-- Opening Marker --
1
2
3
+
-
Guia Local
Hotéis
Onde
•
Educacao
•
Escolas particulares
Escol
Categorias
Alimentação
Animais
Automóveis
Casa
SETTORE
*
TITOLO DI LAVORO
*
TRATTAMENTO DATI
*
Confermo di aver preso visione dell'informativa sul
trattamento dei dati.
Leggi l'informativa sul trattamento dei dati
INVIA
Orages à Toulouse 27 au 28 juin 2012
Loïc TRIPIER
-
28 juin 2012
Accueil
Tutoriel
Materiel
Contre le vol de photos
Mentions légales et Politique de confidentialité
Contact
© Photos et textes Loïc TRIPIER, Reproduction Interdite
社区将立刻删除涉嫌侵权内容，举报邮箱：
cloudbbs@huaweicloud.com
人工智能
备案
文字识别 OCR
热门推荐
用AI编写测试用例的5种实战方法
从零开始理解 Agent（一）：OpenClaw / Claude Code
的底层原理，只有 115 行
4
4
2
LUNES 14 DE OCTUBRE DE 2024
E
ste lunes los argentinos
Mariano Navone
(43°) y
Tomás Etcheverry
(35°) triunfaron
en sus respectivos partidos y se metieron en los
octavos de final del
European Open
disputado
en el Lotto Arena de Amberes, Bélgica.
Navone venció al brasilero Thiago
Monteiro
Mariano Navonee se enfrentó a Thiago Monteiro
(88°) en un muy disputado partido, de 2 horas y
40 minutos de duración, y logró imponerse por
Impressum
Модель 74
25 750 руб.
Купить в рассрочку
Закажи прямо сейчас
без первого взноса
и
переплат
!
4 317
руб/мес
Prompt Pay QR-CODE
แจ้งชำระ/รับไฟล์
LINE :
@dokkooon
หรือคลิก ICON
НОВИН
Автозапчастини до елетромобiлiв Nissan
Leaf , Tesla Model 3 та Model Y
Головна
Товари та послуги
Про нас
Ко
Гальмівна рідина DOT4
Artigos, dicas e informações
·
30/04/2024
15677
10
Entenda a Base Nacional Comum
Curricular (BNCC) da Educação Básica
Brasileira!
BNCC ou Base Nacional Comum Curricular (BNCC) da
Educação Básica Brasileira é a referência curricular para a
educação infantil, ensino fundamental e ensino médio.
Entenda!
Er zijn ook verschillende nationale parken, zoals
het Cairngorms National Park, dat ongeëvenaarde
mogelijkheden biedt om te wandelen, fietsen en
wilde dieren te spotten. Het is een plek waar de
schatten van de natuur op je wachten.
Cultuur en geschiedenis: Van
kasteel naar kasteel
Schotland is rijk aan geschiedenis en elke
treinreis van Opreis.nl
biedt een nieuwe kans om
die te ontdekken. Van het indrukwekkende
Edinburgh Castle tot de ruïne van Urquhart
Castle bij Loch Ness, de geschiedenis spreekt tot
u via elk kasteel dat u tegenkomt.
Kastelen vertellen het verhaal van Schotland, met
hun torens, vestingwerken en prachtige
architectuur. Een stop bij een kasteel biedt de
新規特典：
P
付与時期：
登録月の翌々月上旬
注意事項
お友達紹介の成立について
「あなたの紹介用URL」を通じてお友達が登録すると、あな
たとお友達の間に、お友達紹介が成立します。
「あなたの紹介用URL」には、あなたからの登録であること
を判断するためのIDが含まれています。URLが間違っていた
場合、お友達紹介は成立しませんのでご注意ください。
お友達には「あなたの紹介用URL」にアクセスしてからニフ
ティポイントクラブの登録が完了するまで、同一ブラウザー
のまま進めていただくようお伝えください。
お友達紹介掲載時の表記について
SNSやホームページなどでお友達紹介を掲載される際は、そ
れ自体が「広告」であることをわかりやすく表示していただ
-- Closing Marker --
Your goal = Display each line of the data where "Comum" occurs.

The completed task =
Entenda a Base Nacional Comum
BNCC ou Base Nacional Comum Curricular (BNCC) da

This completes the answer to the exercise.